Is your home printer using DNS?



dhcp. Boring, simple, and insufficient for professional work imo. Not a problem for a largely static home network

At work "the ricoh guy" manages the printers. You can access them by name (wins) or ip. I think that's a good enough solution, but it focuses all the static ip work to one small team (possibly 1 person) and to everyone else it's some characters you effectively copy paste once per laptop refresh. No networking knowledge necessary

To be clear, it's not that I think these skills lack value or practical application in lots of professional settings, it's that I think their relative position to other things has gone down


A typical modern home printer is connected to WiFi and uses that to reach the cloud where most of the actual implementation for printing lives. So, yes.
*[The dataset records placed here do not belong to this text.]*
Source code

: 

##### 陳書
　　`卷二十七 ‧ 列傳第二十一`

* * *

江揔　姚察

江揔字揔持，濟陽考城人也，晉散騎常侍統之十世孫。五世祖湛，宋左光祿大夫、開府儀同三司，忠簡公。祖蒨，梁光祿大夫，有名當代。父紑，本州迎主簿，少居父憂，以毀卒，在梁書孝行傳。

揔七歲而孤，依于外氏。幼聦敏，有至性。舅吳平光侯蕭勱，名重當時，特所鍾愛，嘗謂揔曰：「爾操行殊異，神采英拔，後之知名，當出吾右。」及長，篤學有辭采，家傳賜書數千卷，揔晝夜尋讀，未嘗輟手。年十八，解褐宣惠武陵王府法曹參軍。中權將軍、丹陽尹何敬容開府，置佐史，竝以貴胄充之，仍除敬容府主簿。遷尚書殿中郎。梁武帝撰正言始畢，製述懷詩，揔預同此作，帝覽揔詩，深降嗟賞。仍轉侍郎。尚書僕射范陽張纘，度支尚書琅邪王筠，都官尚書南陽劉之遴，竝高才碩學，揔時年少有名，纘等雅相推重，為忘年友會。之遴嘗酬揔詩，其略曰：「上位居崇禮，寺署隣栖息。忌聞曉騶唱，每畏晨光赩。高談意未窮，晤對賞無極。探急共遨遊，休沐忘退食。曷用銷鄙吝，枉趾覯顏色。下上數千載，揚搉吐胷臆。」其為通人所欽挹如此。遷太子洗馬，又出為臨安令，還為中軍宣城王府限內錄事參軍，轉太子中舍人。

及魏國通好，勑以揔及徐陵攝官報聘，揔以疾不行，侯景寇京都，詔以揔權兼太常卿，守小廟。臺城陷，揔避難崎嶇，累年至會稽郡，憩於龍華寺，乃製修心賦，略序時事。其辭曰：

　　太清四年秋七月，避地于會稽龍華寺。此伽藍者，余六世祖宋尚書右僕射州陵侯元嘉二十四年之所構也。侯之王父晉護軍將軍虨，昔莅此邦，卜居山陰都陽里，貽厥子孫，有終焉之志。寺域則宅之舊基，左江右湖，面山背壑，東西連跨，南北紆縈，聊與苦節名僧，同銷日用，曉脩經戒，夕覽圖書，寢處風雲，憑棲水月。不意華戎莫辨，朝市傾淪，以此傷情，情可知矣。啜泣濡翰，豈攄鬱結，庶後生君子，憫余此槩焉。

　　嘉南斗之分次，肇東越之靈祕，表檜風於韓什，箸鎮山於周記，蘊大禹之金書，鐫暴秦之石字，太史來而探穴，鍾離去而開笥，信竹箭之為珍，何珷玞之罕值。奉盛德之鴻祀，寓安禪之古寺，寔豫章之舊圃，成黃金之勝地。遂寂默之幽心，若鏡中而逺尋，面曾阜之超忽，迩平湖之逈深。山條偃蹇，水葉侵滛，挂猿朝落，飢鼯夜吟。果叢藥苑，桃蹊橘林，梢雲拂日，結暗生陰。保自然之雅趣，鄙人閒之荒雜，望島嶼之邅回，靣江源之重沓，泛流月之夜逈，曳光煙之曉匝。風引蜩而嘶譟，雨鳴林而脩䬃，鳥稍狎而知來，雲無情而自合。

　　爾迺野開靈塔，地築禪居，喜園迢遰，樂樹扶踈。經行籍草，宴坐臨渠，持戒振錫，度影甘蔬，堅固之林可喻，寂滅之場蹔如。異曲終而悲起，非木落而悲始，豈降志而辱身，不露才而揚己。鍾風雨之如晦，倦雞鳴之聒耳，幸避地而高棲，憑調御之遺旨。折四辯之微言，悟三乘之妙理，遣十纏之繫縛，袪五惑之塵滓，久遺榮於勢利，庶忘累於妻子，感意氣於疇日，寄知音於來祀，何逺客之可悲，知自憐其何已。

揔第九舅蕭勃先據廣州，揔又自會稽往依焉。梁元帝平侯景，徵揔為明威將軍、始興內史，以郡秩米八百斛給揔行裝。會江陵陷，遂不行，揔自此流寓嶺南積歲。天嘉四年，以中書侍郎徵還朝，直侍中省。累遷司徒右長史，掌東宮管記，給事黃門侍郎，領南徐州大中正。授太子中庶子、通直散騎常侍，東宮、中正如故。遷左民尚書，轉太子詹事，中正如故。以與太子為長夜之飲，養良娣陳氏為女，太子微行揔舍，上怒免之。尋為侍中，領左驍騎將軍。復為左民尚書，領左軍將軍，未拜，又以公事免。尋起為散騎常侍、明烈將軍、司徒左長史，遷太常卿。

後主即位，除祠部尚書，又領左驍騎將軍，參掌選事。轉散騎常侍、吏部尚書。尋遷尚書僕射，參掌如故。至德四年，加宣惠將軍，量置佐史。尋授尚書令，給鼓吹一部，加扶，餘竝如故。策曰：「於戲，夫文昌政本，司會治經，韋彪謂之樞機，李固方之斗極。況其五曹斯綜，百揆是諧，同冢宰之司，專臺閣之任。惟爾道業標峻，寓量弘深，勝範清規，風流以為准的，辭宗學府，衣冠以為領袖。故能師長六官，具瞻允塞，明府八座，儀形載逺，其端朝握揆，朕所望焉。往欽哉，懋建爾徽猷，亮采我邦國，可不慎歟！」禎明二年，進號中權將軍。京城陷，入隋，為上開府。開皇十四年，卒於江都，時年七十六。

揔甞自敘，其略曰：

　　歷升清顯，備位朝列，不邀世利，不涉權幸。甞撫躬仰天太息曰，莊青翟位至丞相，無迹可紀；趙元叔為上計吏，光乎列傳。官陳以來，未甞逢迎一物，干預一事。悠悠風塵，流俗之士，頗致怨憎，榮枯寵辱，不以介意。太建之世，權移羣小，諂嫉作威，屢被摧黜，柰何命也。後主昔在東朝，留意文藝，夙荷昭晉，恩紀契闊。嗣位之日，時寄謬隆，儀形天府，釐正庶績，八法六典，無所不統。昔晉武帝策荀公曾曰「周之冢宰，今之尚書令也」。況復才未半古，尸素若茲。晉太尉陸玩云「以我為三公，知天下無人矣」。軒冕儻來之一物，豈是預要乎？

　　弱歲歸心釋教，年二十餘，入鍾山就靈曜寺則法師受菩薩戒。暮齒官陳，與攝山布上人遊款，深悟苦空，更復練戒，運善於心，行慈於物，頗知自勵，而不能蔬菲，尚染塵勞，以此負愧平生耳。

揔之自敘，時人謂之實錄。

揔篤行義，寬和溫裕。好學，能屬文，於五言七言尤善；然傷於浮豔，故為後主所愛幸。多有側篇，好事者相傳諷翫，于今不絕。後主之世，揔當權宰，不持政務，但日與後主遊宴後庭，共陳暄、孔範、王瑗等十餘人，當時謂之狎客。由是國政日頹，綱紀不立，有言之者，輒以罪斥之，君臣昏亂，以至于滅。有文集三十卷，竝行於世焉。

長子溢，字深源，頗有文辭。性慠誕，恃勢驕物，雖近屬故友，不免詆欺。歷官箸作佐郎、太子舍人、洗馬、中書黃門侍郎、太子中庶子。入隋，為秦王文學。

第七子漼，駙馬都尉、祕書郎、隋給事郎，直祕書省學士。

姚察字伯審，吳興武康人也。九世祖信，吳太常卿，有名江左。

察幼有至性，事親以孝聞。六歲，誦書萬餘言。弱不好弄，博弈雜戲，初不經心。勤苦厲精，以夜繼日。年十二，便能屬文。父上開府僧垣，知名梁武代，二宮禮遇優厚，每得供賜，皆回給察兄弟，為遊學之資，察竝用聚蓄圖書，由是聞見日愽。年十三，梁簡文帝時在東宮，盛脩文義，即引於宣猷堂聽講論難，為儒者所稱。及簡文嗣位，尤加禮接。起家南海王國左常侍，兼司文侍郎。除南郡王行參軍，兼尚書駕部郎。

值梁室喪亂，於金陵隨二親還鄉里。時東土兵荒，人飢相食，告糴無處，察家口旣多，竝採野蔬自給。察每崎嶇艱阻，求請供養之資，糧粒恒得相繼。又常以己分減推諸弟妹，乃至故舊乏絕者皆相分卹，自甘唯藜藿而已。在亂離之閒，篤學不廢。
My mother's (5+ year old) all-in-one colour printer etc. will cheerfully scan a page and email it to her, because of course although the sensors turning the page into image data are physically in the scanner, all the actual software she's using is "in the cloud" so sending her an email is no harder than turning it into a downloadable ("saved") PDF.


Could you explain in simple terms how knowing how to change the PCIe card in your computer without looking up instructions has had an effect on your ability to write software?



That does not answer the question at all.


No overlap in one's profession with an abutting profession determines a lack in skill or time with it. Ex. the chef that can't sharpen a knife, or a chemist that has no knowledge of physics, or the Software Engineer that doesn't know the difference between a file's size and its size on disk.